Exact copy, no pictures: reproduce every record below as it stands.
Data supplied section start
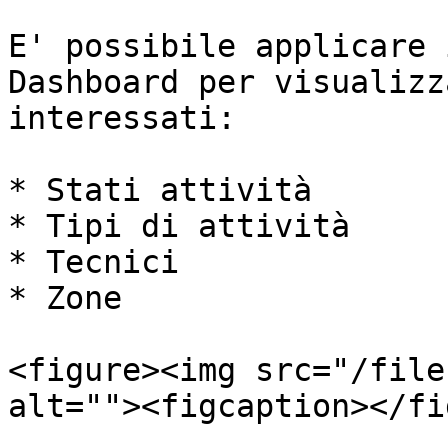
E' possibile applicare 
Dashboard per visualizz
interessati:

* Stati attività

* Tipi di attività

* Tecnici

* Zone

<figure><img src="/file
alt=""><figcaption></fi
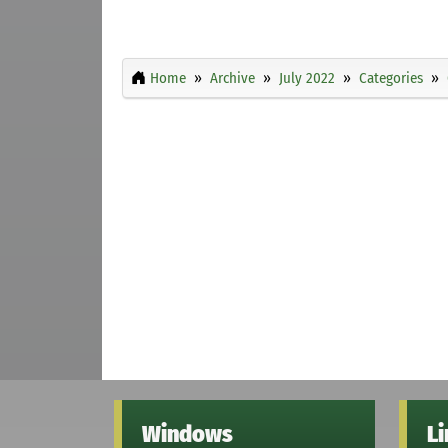
Home
Archive
July 2022
Categories
Windows
L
Data supplied section end
Answer box —
E' possibile applicare 
Dashboard per visualizz
interessati:

* Stati attività

* Tipi di attività

* Tecnici

* Zone

<figure><img src="/file
alt=""><figcaption></fi
Home
Archive
July 2022
Categories
Windows
L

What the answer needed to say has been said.